▸ **What the exercise asks**
Copy the records from the line with "There is a clock in this photo. Using 8h54" through the line with "The answer is 5h21", renaming "clock" to "timepiece" wherever it appears and changing nothing else.

(Stored entries)
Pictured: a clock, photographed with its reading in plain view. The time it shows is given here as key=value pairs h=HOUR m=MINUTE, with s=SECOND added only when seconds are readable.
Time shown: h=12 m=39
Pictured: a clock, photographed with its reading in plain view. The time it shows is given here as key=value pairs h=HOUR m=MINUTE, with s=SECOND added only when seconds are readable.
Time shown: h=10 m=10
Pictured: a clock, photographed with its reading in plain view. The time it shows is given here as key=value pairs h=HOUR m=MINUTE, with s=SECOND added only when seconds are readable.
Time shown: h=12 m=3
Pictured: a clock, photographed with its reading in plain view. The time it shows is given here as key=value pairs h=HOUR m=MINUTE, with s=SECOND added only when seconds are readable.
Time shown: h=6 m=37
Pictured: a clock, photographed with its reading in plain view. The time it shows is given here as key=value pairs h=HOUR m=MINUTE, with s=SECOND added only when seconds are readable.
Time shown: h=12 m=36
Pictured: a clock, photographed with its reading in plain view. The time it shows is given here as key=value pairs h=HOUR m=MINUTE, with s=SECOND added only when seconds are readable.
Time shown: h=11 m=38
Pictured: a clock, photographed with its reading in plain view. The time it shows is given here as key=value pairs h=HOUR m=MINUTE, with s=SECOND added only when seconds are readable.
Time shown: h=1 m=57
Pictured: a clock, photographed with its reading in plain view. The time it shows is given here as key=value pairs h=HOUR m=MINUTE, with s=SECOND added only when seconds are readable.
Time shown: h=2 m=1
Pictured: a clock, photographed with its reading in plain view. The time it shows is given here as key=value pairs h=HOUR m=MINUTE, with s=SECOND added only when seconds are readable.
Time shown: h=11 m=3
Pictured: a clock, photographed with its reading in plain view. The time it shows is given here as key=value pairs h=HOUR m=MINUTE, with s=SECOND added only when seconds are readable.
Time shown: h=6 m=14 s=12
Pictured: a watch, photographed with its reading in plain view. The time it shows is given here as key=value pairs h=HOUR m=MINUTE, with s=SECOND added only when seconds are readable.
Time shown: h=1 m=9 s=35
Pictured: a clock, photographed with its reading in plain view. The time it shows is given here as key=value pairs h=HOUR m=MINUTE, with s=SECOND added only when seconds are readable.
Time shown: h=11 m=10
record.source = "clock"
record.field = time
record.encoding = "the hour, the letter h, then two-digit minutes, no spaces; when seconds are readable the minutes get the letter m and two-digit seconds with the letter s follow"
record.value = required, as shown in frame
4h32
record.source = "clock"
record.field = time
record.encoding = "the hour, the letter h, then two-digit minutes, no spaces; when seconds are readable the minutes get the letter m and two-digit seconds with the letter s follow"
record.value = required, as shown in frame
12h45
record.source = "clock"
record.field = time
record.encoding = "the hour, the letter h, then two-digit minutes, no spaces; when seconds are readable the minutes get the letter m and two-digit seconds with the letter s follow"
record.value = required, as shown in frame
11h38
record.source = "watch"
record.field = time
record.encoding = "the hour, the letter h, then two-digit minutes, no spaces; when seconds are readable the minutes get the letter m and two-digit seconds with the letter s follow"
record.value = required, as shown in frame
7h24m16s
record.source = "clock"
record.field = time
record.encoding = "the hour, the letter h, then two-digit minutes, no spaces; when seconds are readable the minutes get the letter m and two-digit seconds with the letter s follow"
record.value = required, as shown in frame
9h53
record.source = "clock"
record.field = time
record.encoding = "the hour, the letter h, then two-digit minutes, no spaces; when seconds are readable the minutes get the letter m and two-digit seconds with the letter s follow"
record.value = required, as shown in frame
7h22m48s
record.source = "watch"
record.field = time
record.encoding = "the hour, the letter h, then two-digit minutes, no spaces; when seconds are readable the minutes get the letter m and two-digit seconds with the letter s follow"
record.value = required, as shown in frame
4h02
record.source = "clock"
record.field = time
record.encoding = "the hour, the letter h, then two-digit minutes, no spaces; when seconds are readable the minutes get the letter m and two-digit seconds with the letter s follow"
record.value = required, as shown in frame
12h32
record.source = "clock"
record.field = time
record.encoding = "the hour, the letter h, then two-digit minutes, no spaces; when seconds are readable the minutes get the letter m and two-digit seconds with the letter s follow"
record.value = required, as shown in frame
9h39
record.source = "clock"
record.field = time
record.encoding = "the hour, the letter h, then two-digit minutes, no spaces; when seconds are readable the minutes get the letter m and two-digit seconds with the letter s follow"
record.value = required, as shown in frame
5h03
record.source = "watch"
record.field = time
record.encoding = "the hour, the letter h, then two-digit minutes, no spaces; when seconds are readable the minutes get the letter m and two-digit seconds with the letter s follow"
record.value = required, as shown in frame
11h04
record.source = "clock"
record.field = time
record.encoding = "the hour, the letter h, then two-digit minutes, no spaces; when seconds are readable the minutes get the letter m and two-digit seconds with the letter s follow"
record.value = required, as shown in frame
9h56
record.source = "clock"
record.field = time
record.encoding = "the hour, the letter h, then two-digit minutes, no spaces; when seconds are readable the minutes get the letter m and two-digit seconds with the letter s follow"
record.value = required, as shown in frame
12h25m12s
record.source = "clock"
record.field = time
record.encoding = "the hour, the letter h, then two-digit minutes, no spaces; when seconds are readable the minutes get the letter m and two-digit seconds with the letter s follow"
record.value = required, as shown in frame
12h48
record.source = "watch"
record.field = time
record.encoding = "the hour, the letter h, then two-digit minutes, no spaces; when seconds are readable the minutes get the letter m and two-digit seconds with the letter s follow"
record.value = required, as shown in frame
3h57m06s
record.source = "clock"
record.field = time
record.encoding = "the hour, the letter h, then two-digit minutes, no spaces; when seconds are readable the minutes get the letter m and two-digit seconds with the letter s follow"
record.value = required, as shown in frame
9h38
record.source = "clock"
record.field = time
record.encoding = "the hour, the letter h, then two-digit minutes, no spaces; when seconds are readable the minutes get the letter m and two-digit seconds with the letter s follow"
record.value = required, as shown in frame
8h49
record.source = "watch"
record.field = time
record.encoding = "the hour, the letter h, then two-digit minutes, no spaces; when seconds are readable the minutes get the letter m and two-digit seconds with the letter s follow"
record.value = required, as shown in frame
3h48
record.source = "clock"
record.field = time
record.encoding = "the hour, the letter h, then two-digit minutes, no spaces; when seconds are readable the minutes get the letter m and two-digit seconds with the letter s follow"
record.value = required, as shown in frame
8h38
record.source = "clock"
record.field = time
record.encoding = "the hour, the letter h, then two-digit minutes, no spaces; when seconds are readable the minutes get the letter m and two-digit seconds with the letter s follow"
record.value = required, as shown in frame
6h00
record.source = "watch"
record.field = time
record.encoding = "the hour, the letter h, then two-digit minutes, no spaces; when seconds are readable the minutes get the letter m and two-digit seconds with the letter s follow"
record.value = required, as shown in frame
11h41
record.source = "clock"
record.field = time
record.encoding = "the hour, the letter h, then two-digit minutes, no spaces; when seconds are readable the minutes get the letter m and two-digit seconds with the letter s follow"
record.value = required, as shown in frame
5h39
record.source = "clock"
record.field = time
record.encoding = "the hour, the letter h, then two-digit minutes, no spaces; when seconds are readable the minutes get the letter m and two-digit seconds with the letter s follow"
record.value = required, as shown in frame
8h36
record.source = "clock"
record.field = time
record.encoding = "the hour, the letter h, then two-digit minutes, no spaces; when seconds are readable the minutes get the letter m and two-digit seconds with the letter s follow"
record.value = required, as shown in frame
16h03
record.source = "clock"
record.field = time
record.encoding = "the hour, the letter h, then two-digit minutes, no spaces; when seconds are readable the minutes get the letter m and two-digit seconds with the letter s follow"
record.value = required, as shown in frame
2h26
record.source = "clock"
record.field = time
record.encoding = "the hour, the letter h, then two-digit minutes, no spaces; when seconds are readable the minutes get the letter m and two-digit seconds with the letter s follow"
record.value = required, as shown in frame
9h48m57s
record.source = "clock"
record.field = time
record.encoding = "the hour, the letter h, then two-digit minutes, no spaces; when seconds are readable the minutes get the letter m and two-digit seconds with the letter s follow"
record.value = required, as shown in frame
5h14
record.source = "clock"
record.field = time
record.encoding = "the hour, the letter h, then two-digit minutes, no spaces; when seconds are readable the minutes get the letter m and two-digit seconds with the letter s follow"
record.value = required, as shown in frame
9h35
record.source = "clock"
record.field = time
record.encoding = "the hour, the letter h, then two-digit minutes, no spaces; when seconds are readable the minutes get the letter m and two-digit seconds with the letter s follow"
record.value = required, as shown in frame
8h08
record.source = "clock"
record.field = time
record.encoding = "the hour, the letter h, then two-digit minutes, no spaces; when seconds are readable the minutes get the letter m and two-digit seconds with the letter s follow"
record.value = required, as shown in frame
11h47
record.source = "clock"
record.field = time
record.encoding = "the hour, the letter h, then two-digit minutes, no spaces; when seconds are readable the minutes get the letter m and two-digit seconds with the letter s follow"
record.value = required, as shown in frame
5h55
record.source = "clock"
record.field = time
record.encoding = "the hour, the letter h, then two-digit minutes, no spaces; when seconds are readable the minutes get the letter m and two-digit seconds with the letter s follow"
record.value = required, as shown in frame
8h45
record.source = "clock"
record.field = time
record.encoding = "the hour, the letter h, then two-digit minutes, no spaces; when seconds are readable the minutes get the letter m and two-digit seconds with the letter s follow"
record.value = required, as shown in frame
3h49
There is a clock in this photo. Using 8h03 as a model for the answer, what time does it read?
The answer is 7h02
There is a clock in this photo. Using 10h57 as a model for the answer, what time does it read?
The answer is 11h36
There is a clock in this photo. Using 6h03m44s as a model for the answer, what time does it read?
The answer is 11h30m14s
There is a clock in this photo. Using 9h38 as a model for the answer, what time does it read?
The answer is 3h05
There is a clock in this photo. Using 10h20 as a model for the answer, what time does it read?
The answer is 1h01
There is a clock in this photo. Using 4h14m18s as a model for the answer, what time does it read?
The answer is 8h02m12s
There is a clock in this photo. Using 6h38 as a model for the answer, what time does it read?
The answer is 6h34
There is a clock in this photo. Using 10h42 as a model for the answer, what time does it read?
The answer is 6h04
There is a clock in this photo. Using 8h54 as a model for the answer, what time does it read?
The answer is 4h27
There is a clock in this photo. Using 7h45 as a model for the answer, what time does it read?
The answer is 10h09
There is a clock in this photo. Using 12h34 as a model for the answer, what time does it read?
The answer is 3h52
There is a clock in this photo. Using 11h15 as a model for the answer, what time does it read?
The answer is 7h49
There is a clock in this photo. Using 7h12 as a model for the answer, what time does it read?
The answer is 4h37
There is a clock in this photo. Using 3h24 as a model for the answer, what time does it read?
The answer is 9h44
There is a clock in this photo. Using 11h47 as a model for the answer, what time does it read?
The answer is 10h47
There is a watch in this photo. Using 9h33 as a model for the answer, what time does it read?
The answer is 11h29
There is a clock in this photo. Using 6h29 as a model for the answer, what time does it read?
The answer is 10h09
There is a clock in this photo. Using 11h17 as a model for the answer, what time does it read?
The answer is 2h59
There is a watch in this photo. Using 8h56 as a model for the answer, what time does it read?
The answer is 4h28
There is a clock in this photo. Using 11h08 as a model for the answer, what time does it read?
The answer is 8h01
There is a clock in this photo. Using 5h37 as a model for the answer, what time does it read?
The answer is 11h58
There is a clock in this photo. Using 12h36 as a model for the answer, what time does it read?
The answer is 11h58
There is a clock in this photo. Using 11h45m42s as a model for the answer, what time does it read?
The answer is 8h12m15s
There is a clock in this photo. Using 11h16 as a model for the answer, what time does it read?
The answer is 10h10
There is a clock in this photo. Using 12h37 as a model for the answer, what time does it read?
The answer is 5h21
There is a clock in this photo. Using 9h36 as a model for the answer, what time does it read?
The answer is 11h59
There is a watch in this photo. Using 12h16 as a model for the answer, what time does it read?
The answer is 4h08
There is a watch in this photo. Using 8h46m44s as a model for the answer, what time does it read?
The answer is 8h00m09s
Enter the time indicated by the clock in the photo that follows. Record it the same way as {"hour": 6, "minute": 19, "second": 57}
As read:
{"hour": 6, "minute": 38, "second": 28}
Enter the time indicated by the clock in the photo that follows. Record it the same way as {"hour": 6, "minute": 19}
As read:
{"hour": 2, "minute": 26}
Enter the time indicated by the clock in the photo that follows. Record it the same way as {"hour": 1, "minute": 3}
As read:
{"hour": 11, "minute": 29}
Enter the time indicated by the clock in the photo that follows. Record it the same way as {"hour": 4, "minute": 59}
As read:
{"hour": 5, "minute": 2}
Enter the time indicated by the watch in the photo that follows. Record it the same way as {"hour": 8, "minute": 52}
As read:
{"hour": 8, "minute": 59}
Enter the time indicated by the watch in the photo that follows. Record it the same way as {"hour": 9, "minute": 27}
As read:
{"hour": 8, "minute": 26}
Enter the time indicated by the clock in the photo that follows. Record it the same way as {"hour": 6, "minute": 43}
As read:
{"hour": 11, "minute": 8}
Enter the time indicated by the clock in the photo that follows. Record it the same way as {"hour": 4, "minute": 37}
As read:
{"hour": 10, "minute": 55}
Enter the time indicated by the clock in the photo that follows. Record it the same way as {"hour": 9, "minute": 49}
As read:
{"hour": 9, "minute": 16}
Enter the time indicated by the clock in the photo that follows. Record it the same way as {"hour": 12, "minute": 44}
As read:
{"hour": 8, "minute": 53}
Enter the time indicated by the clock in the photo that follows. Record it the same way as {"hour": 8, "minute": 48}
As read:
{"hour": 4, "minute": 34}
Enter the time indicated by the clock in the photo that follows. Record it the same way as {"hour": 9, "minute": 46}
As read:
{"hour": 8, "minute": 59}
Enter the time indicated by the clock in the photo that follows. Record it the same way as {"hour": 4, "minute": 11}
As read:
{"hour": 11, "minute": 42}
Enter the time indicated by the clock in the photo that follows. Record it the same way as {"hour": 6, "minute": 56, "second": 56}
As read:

▸ **Output for this exercise**
There is a timepiece in this photo. Using 8h54 as a model for the answer, what time does it read?
The answer is 4h27
There is a timepiece in this photo. Using 7h45 as a model for the answer, what time does it read?
The answer is 10h09
There is a timepiece in this photo. Using 12h34 as a model for the answer, what time does it read?
The answer is 3h52
There is a timepiece in this photo. Using 11h15 as a model for the answer, what time does it read?
The answer is 7h49
There is a timepiece in this photo. Using 7h12 as a model for the answer, what time does it read?
The answer is 4h37
There is a timepiece in this photo. Using 3h24 as a model for the answer, what time does it read?
The answer is 9h44
There is a timepiece in this photo. Using 11h47 as a model for the answer, what time does it read?
The answer is 10h47
There is a watch in this photo. Using 9h33 as a model for the answer, what time does it read?
The answer is 11h29
There is a timepiece in this photo. Using 6h29 as a model for the answer, what time does it read?
The answer is 10h09
There is a timepiece in this photo. Using 11h17 as a model for the answer, what time does it read?
The answer is 2h59
There is a watch in this photo. Using 8h56 as a model for the answer, what time does it read?
The answer is 4h28
There is a timepiece in this photo. Using 11h08 as a model for the answer, what time does it read?
The answer is 8h01
There is a timepiece in this photo. Using 5h37 as a model for the answer, what time does it read?
The answer is 11h58
There is a timepiece in this photo. Using 12h36 as a model for the answer, what time does it read?
The answer is 11h58
There is a timepiece in this photo. Using 11h45m42s as a model for the answer, what time does it read?
The answer is 8h12m15s
There is a timepiece in this photo. Using 11h16 as a model for the answer, what time does it read?
The answer is 10h10
There is a timepiece in this photo. Using 12h37 as a model for the answer, what time does it read?
The answer is 5h21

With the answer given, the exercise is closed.